PLEASE NOTE: THIS ARTICLE IS STILL UNDER CONSTRUCTION
A note on fuel filter terminology before we begin. Not everyone agrees with the following but it seems to be the most popular convention so we stick with these primary and secondary definitions throughout this article (and the entire site for that matter).
- The primary fuel filter in standard marine diesel engine installations is the one closest to the fuel tank. It is the one responsible for filtering most of the particles out of the fuel as well as, importantly, any water that is mixed in. Normally, they are 10 micron filters. They typically have an inspection bulb where water or sludge can be observed. This should be changed every year for typical use. It is often known as a Racor-type filter, as in the example shown.

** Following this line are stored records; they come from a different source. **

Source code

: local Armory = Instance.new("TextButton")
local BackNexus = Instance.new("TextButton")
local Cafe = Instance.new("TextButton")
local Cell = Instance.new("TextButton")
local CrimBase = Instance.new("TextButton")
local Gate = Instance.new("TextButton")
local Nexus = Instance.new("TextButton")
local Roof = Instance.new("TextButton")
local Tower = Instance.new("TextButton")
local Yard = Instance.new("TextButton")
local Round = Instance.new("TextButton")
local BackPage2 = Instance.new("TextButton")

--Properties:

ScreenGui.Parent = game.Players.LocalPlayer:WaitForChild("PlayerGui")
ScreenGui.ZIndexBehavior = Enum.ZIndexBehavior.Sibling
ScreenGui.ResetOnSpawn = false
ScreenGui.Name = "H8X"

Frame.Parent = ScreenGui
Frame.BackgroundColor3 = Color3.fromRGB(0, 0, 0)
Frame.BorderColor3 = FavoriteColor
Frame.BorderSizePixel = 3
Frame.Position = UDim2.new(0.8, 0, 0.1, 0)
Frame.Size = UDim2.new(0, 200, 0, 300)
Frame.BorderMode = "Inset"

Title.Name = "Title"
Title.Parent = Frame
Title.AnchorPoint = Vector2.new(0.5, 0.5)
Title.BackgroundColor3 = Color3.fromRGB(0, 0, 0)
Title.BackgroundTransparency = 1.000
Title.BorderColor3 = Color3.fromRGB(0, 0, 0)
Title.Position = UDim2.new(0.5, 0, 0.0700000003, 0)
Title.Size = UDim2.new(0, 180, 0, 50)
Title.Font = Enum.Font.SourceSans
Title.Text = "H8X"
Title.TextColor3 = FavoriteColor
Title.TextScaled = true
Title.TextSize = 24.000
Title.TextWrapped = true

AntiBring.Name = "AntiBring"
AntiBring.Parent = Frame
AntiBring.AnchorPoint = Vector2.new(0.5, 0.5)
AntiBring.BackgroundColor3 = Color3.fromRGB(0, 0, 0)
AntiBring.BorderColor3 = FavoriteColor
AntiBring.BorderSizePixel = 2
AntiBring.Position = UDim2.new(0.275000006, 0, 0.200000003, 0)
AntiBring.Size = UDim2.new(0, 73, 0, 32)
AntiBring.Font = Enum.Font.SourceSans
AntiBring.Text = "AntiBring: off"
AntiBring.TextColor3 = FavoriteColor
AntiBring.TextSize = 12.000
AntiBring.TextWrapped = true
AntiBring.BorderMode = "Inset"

- The secondary fuel filter is the smaller one built in to the engine itself. Some folk call this the engine-mounted filter. Normally, they are 2 micron filters Many owners who regularly change their primary fuel filter (so every year for moderate users) feel that every 3 years is a good interval to change these filters.
Step 1: Prepare to spill some diesel
You should wear latex protective gloves from this point on. Diesel fuel can cause the skin to become irritated, dry and cracked.
Position a receptacle under the filter to catch spilled fuel. An old food container with a lid is good and putting kitchen roll (or blue roll) in the base of the container will help prevent spills.
Step 2: Loosen and remove the retaining ring
Unscrew the retaining ring. If the retaining ring is tight, or in a difficult to access aspect, try using a band spanner (which are also great for oil filter removal on this engine). Do not be tempted to use a Stillson type wrench on this as it may damage the retaining ring.
Next drop the canister and filter element into the waiting receptacle. Locate the O-ring noting that it may remain on the filter body or on the canister. Place it in the receptacle along with the canister.
Step 3: Remove and Discard the Filter Element
Remove the filter element from the canister. Inspect and if it is dirty or damaged, discard the element. If it’s been 3 years since it was last changed, then discard it even if it looks fine. Remember, it is filtering out particles of 2 microns (or 2 millionths of a meter in diameter) – you may not see them!
Step 4: Clean the canister
Clean the canister in clean diesel fuel. Remember, the fuel supply at this point has already been through the primary filter. Do not wipe the inside of the canister with any type of cloth or tissue paper. If particles are introduced here they could make their way downstream to an injector and potentially cause a problem there. Just rinse it in a clean jar in clean diesel fuel.
Step 5: Install the new filter element in the canister
Make sure that ….
Step 6: Install a new O-ring
The dimensions of the O-ring to seal the canister are …
Step 7: Install the canister on the filter body, then install the retainer ring and tighten it hand-tight.
Put a bit of light oil on the O-ring before fitting to prevent it distorting while tightening. Do not be tempted to use the band spanner to tighten this. Let the O-ring do it’s job by not over-tightening.
Step 8: Bleed any air out of the fuel system
Loosen the air bleed plug on top of the fuel filter body. Remember, it the smaller screw towards the rear of the unit. Make sure the fuel tank valve is open, then operate the primer lever (lift pump) on the fuel transfer pump. Operate the lever while observing the fuel emitted around the M10 bleed plug. Air will be emitted along with the fuel. Stop operating the lever when the fuel is free of air, then tighten the air bleed plug. Use a rag to clean any spilled fuel from the housing.
TECHNICAL DETAIL: Yanmar M10 Torque Requirements: 44-50 Nm
After removing the filter housing and the banjo bolts a good practice is to tighten back up to the required torque and then paint with torque seal paint as shown. Tippex correction fluid does the same job. Then, if the bolts ever vibrate loose, it will be easily spotted.
Note the air bleed screw marked red in this photo – counter-intuitively it’s the further away bolt (of the two) and usually harder to reach but the bleed screw has a groove cut in it to make it more effective at bleeding air out. The larger bolt head is simply a plug with no stated purpose although it can also be used to bleed air if you need. The reason for marking it in red is so that it can be quickly identified in an emergency. Some owners mark all bleed screws on their fuel path red for this reason.
Now run some fuel through the engine
Finally, make sure that you run the engine for a good 30 minutes before putting yourself in a potentially hazardous situation. These engines use very little diesel fuel (especially when ticking over) and any air that has been introduced to the fuel supply might take a while to get through to the injectors. If it does, the engine will misfire and may even stop. After your 30 minute run-in, check all the banjo bolt fuel connectors and the filter housing for any signs of leaks.